Small businesses with limited access to credit lines or loans from banks and other lending institutions can access working capital via invoice financing. Invoices or account receivables are sold at a discounted rate to a factoring company. Hence, invoice financing is also called invoice discounting. The factoring company, in return, earns money by charging a discount fee and a service fee to small businesses.
Unloading Collections
Invoice financing gives you the opportunity to unload your collections and dispense the waiting time usually practiced in invoice payments. The discounted amount you get is offset by the opportunity to sell another batch of products at an earlier schedule. Also, you can concentrate your resources in selling which allows you to recover faster the cost incurred in factoring.
Working Capital Realized Soonest
Many small businesses’ working capital is confined to the inventories that are waiting to be sold. You have to wait for invoices to be paid to recover your working capital.
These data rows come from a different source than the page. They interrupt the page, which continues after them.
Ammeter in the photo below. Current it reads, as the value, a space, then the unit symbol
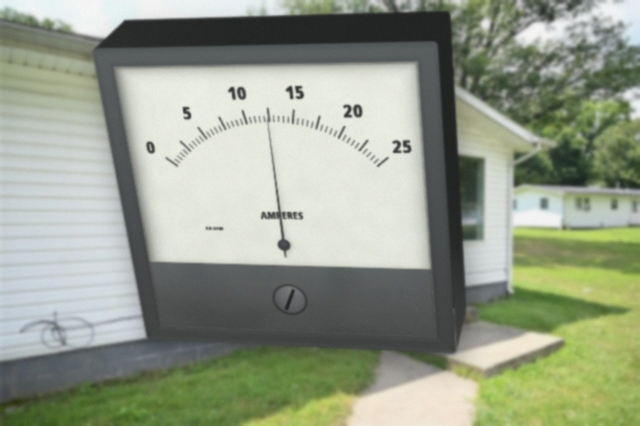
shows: 12.5 A
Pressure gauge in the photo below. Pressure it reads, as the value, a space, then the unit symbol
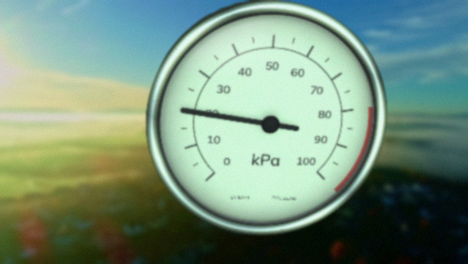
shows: 20 kPa
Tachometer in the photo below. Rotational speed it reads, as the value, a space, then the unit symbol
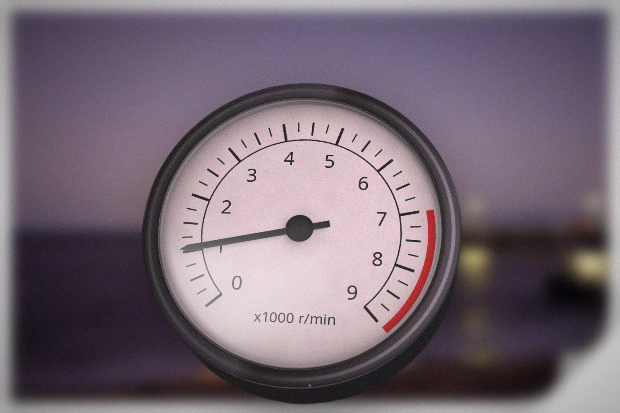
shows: 1000 rpm
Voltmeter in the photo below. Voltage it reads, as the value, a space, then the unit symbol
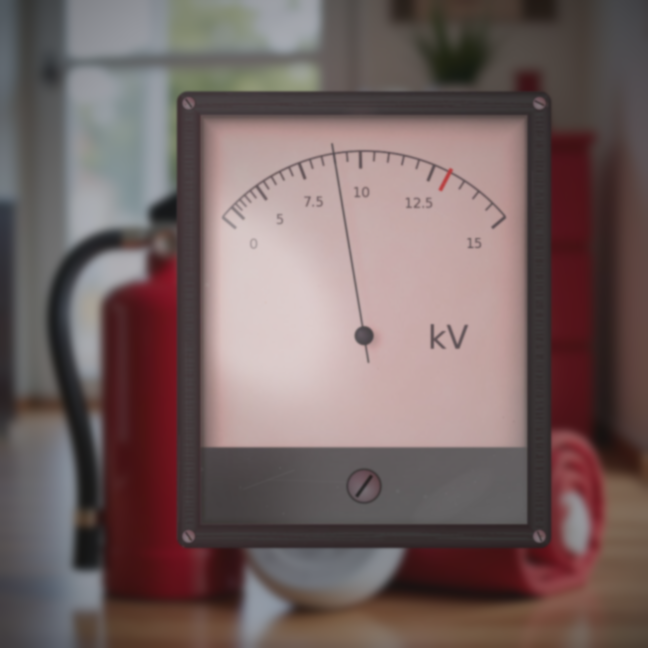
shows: 9 kV
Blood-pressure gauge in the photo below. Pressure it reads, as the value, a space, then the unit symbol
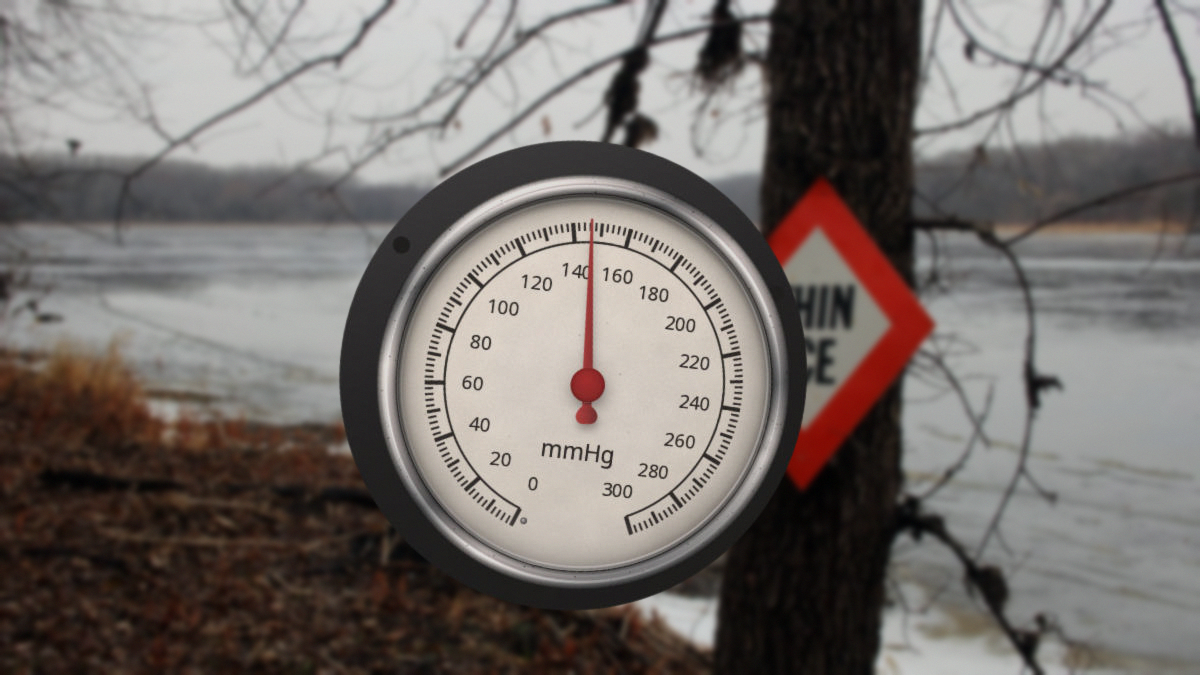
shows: 146 mmHg
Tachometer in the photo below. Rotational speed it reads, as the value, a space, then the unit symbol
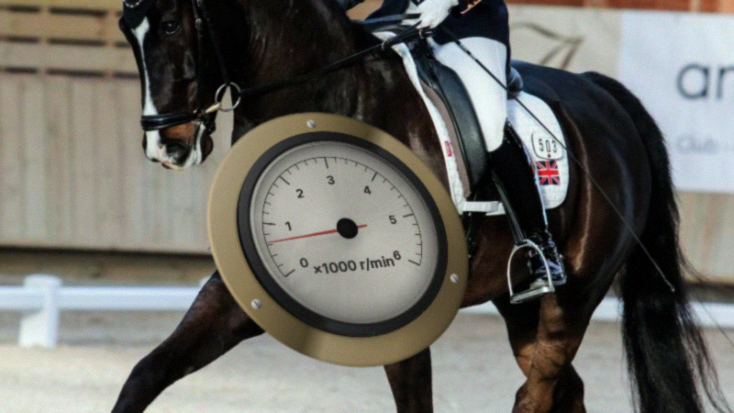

Invoice financing allows immediate recovery of working capital.
Quick Cash
Unlike business capital loans from banks, invoice financing forego the requirements of business plans and tax statements since the products are actually sold and already waiting for payment. Thus, release of cash is quicker. You are paid after you have issued invoice to your customers for shipment and delivery of products which normally would take an average of 24 hours.
Invoice financing is better than taking credit to beef up your cash flow. You get cash quicker and clean. You are a not borrower who needs to meet monthly obligations. Rather, you are a seller and the factoring company still owes you the balance from your total invoices and the discounted invoices. The balance is collected by the factoring company in your behalf. In the process, you are charged a service fee.